The show’s creators did their homework, and at times accurately portray real issues on community college campuses.

“Community” is set at the fictional Greendale Community College. But it’s loosely based on the experiences of Dan Harmon, the show’s creator, who attended Glendale Community College in Los Angeles County about seven years ago. Harmon enrolled to try to save a foundering relationship with his then-girlfriend. She was taking a dance class there so he followed her -- a common story in higher education.

"We're broke ... We now get 80 percent of our electricity from that apartment building across the street."
-- Craig Pelton, fictional community college administrator on "Community"

The relationship tanked, but Harmon has said that he grew to like his fellow students in a biology class study group, most of whom he would never have met among his fellow screenwriters. That experience eventually became the core gimmick for “Community.”

“Sometimes he just nails it,” says Sharyn Obsatz, a professor at Glendale, who teaches mass media and journalism. Obsatz says she related to a recent episode, in which a professor is having a breakthrough moment with his students sharing a deeply personal story, only to be interrupted by a student’s loudly ringing cell phone.

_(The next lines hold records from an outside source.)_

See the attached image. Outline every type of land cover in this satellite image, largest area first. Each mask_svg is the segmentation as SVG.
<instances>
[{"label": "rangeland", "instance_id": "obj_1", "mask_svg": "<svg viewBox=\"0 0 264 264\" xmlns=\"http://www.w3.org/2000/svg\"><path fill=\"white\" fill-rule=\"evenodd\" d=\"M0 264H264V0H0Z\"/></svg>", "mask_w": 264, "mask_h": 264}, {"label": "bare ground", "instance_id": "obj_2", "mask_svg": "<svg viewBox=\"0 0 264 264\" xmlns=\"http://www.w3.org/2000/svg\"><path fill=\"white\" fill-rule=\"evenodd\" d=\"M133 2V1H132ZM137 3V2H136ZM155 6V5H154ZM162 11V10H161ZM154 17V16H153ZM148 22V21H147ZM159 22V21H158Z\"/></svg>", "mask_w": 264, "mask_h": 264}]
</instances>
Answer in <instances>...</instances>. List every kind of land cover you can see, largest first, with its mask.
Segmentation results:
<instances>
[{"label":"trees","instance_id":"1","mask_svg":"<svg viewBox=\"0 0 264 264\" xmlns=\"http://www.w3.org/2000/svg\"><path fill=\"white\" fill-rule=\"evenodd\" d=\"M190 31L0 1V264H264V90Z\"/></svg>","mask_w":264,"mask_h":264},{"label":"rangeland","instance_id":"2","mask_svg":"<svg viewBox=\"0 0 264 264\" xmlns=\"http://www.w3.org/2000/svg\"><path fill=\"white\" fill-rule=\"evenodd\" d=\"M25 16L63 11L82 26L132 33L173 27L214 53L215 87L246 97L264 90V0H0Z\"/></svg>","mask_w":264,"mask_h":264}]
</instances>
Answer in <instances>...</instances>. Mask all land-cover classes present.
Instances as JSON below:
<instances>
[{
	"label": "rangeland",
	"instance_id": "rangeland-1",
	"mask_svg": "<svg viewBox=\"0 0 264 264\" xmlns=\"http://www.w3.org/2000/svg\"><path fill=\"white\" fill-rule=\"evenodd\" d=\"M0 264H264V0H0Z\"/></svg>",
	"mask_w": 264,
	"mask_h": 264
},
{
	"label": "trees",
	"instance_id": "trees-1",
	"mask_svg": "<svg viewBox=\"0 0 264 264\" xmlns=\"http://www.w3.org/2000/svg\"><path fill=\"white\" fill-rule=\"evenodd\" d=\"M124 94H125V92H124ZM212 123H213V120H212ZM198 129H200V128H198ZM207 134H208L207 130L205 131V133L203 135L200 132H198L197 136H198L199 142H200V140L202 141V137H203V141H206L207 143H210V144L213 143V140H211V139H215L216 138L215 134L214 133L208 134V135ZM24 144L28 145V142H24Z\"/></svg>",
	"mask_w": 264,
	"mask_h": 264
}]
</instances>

In its first season, the show parodied priority registration, an arcane issue for network T.V., but not for students at California community colleges. The system has turned away 200,000 students amid budget cuts, and some students go to great lengths to get a first shot at registering for classes. On “Community,” the campus dean held a paintball match on campus, with the last student standing getting priority registration.

Obsatz invited Harmon to come back to Glendale. He’s visited her class three times, sticking around well after class to talk to students, who thanked him with a video. During one visit he got to relive the community college experience, she says, by getting a parking ticket.

Over all, Obsatz says the show has been good for community colleges, because it shows people what the sector has to offer.

“It makes it look like a fun place to be with interesting people,” she says.

The show, however, has struggled with the combination of generally low ratings and critical acclaim. NBC took it off the air this fall, sparking an intensive campaign by fans. It returned two weeks ago to better ratings, but may still face long odds of surviving.

“It’s really appealing to a small number of people who want to work when they watch TV as opposed to watching people dance,” Obsatz says.

As a result, viewers may never learn if the show falls in line with the “completion agenda” by allowing its characters to eventually graduate.